Begin Data to use

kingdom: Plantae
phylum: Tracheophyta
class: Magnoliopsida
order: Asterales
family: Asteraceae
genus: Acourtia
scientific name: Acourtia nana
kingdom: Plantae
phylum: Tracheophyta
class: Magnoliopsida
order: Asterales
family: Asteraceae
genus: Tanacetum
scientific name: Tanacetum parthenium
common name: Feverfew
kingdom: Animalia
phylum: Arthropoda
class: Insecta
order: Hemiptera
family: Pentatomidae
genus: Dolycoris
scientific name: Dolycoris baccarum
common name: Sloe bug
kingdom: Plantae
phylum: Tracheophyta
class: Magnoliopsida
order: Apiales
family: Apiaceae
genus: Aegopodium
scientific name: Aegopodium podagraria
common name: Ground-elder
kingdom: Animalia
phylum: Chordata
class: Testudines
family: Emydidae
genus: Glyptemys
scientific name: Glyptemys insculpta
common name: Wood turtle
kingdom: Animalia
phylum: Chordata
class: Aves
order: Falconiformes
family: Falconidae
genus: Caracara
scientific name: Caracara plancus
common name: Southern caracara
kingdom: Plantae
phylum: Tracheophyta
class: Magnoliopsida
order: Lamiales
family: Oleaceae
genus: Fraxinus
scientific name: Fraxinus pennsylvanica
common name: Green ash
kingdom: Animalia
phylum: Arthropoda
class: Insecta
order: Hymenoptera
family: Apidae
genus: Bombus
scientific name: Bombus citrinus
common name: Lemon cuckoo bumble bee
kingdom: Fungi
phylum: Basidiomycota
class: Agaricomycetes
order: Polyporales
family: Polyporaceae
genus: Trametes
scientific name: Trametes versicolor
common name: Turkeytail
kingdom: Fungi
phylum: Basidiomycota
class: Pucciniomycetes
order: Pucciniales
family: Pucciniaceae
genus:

End Data to use

▶ [Exercise description]:
Reproduce every line of the material above word for word, in its original order.

▶ [Answer]:
kingdom: Plantae
phylum: Tracheophyta
class: Magnoliopsida
order: Asterales
family: Asteraceae
genus: Acourtia
scientific name: Acourtia nana
kingdom: Plantae
phylum: Tracheophyta
class: Magnoliopsida
order: Asterales
family: Asteraceae
genus: Tanacetum
scientific name: Tanacetum parthenium
common name: Feverfew
kingdom: Animalia
phylum: Arthropoda
class: Insecta
order: Hemiptera
family: Pentatomidae
genus: Dolycoris
scientific name: Dolycoris baccarum
common name: Sloe bug
kingdom: Plantae
phylum: Tracheophyta
class: Magnoliopsida
order: Apiales
family: Apiaceae
genus: Aegopodium
scientific name: Aegopodium podagraria
common name: Ground-elder
kingdom: Animalia
phylum: Chordata
class: Testudines
family: Emydidae
genus: Glyptemys
scientific name: Glyptemys insculpta
common name: Wood turtle
kingdom: Animalia
phylum: Chordata
class: Aves
order: Falconiformes
family: Falconidae
genus: Caracara
scientific name: Caracara plancus
common name: Southern caracara
kingdom: Plantae
phylum: Tracheophyta
class: Magnoliopsida
order: Lamiales
family: Oleaceae
genus: Fraxinus
scientific name: Fraxinus pennsylvanica
common name: Green ash
kingdom: Animalia
phylum: Arthropoda
class: Insecta
order: Hymenoptera
family: Apidae
genus: Bombus
scientific name: Bombus citrinus
common name: Lemon cuckoo bumble bee
kingdom: Fungi
phylum: Basidiomycota
class: Agaricomycetes
order: Polyporales
family: Polyporaceae
genus: Trametes
scientific name: Trametes versicolor
common name: Turkeytail
kingdom: Fungi
phylum: Basidiomycota
class: Pucciniomycetes
order: Pucciniales
family: Pucciniaceae
genus:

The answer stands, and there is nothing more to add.